Les reprises sont autant d'hommages respectueux aux pionniers ayant influencé les Fab Four. Grâce à leur façon si personnelle de jouer le rock, il est évident qu'ils ont quelque chose à apporter aux classiques. Ainsi, le “Rock & Roll Music” des Beatles, qui devient un de leurs morceaux de prédilection sur scène, surpasse de façon insolente celui du maître Chuck Berry grâce au parti pris d’adopter un tempo plus rapide et à un piano fascinant. Quant à "Mr Moonlight", écrit par Roy Lee Johnson, il résonne au début comme un cri du cœur qui justifie toute la musique qui se déroule ensuite sur le morceau. Paul McCartney a eu la bonne idée de jouer de l'orgue Hammond sur ce morceau.
Parmi les compositions des Beatles, seule "Every Little Thing" est décevante. Avec un scénario semblable, la très classe « Something » composée par George Harrison cinq ans plus tard (c’est tout de même incroyable tout ce qui s'est passé aux studios Abbey Road, en cinq ans !) sera comme une réponse définitive à cette faiblesse de Paul McCartney. Un rapprochement analogue pourrait être établi entre "I’ll Follow the Sun" et « Here Comes the Sun », si ce n’est que "I’ll Follow the Sun" est déjà une très belle ballade.

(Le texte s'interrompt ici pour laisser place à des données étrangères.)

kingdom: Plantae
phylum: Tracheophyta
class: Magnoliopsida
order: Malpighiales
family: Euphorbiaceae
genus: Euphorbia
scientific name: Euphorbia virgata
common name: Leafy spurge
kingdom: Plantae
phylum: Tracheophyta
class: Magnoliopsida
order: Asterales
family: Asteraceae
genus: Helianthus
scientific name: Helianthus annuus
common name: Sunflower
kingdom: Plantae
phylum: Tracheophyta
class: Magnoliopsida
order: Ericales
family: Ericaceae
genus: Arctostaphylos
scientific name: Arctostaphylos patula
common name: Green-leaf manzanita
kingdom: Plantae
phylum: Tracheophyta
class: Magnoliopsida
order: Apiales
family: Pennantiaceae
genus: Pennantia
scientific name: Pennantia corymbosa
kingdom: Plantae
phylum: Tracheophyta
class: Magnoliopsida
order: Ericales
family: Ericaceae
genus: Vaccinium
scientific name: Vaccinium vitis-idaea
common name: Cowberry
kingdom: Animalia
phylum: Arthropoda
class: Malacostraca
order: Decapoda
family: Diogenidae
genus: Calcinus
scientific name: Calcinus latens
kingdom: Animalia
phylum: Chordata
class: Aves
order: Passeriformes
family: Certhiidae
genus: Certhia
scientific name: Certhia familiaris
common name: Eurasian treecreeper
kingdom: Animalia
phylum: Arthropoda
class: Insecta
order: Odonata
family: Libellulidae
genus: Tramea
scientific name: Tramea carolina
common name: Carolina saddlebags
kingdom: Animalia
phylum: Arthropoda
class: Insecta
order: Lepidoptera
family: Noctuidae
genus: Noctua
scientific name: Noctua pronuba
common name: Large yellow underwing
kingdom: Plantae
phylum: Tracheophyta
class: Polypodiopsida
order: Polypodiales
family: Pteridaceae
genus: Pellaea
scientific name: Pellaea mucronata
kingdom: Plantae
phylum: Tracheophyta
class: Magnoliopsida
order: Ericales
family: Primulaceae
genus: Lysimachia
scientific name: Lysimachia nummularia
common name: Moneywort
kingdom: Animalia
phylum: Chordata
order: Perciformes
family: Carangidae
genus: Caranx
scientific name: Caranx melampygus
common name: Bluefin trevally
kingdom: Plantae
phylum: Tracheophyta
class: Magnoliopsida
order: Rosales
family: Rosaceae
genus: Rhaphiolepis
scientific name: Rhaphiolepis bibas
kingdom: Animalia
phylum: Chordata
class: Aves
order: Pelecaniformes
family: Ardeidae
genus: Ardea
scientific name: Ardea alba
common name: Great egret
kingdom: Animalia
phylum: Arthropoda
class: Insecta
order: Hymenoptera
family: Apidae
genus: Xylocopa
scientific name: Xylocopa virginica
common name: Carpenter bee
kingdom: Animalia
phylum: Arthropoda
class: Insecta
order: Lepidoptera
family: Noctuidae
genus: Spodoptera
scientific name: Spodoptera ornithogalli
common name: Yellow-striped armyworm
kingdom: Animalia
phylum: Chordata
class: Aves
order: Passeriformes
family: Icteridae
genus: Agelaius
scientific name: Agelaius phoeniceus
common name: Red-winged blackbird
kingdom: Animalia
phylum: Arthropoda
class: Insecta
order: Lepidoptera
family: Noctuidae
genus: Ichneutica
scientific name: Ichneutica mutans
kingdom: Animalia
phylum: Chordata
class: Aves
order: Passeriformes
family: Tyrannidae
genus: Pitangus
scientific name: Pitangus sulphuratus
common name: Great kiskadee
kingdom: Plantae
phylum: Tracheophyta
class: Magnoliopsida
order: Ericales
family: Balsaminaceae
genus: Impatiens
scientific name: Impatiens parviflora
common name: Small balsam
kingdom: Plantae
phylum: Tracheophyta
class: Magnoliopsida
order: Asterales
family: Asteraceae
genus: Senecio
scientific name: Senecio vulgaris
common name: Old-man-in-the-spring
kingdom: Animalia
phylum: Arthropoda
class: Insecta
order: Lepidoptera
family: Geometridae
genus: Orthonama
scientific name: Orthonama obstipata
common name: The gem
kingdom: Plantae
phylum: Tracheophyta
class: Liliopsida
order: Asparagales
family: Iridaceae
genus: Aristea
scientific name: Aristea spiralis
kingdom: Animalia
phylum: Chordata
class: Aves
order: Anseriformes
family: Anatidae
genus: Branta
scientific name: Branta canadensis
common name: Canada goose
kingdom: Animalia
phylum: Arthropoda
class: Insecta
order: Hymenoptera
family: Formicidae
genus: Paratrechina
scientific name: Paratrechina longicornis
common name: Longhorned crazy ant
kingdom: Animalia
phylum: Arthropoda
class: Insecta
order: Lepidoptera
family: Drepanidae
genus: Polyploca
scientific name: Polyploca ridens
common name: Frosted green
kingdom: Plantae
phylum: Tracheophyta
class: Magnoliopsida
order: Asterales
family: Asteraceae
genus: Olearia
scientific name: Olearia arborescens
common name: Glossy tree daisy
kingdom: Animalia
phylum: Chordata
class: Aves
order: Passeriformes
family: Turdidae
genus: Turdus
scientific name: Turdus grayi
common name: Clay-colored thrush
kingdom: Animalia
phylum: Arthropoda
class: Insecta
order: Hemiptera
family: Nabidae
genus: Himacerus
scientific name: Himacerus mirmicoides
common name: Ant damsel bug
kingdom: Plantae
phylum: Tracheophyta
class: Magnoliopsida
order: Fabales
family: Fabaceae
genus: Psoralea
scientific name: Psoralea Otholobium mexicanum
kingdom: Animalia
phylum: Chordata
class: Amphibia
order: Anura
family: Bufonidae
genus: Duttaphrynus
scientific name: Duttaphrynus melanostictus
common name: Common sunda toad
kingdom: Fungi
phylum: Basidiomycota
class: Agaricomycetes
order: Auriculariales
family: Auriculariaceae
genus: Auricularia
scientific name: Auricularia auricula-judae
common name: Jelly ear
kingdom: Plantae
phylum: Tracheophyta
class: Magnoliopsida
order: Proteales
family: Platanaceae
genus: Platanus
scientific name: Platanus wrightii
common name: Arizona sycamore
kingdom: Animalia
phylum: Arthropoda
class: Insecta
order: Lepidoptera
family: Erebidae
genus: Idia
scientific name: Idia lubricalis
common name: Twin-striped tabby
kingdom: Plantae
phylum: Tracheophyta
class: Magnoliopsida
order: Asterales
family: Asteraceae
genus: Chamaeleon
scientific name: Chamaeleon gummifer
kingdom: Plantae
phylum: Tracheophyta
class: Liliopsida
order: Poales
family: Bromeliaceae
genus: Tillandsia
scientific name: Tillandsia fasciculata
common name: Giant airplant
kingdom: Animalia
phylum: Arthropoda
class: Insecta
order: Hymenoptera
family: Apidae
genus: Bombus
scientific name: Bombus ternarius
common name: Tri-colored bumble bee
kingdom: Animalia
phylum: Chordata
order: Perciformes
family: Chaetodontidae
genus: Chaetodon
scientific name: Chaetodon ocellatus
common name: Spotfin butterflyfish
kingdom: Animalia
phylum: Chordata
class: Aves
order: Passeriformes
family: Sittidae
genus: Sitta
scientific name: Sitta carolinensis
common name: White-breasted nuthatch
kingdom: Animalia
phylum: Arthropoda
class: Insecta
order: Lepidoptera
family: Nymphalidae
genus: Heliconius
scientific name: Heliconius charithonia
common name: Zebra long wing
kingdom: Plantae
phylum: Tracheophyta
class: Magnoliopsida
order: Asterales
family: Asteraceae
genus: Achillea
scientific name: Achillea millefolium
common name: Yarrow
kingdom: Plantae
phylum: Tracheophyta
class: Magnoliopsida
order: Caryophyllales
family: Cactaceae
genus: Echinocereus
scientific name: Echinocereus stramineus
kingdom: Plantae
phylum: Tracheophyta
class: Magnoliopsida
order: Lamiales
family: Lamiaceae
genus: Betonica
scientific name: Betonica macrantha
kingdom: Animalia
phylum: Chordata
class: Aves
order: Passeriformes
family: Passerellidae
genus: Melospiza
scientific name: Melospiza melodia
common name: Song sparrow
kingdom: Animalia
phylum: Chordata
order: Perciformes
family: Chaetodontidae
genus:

L’amour constitue encore une fois le thème principal de l’album. Il est chuchoté de façon suggestive sur "Words of Love", un genre de “Do You Want to Know a Secret?” en plus feutré. Sur le célèbre "Eight Days a Week", il est crié à qui veut l’entendre. C’est une de ces mélodies qui vous restent dans la tête pendant des heures et que vous trouvez d’autant plus parasitaire que le refrain est constitué d’un cliché et d’un non-sens total (pour l’anecdote, Paul McCartney a piqué l’expression à un chauffeur de taxi avec qui il se tapait la causette). Quant à "Baby's in Black", c'est un morceau exemplaire pour l'adéquation entre texte et mélodie : le chant sur le ton d'une conversation y est du plus bel effet, ce qui est rarement le cas dans le mauvais rock.
Une psychologie de café du commerce pourrait faire apparaître que les Beatles ont besoin d’un peu d’oxygène au milieu de leur célébrité, et cela en considération de leurs textes : sentiment d’être de trop sur "I Don’t Want to Spoil the Party", délaissement sur "What You’re Doing", envie de s’en aller sur "I’ll Follow the Sun"… C'est difficile d'être une star, et l’attirance immodérée d’une petite partie de la gent féminine pour les Beatles avait de quoi lasser ces derniers. Dans cette optique, le choix du dernier titre de l’album n’est peut-être pas anodin : "Everybody’s Trying to Be My Baby" n’est-elle pas un prélude logique à « Help! », qu’elle précède immédiatement selon l’ordre de sortie des albums ?
Excepté les psychédéliques Magical Mystery Tour et Yellow Submarine, ce Beatles for Sale est le dernier album des Beatles dont on ne puisse guère affirmer qu’il constitue un tournant majeur dans l’évolution de leur musique. Toutefois, il marque une transition mineure : après avoir consacré trois albums à perfectionner leur son « Merseybeat », dérivation du rock’n’roll, les Beatles se tournent lentement vers une forme plus générique de musique pop rock. C’est assez imperceptible pour le moment mais c’est cet éloignement progressif des racines qui, de proche en proche, les conduira à Revolver et Sgt. Pepper, d’abord avec Help! qui surpassera Beatles for Sale puis avec le génialissime Rubber Soul qui incorporera les premiers éléments (proto-)psychédéliques. En 1964, les Beatles sont les plus grands représentants d’un genre à son apogée. A partir de 1965, ce sont eux qui montreront la voie.